━━━ MATERIAL SHOWN ━━━

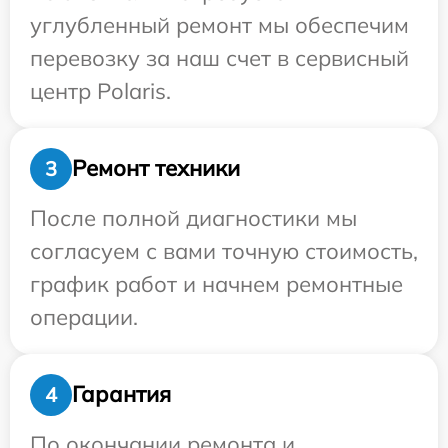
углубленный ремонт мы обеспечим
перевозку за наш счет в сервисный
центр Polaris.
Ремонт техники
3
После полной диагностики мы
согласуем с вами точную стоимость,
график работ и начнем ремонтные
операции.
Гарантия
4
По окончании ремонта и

━━━
━━━ MATERIAL SHOWN ━━━

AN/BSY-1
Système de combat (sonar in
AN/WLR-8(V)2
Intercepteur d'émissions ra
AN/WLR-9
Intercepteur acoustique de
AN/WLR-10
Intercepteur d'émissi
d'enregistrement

━━━

▸ TO-DO ITEM
Copy the lines above exactly, beginning at the line that has "углубленный ремонт мы обеспечим" and stopping after the line that has "По окончании ремонта и", and omit the rest.

▸ OUTPUT
углубленный ремонт мы обеспечим
перевозку за наш счет в сервисный
центр Polaris.
Ремонт техники
3
После полной диагностики мы
согласуем с вами точную стоимость,
график работ и начнем ремонтные
операции.
Гарантия
4
По окончании ремонта и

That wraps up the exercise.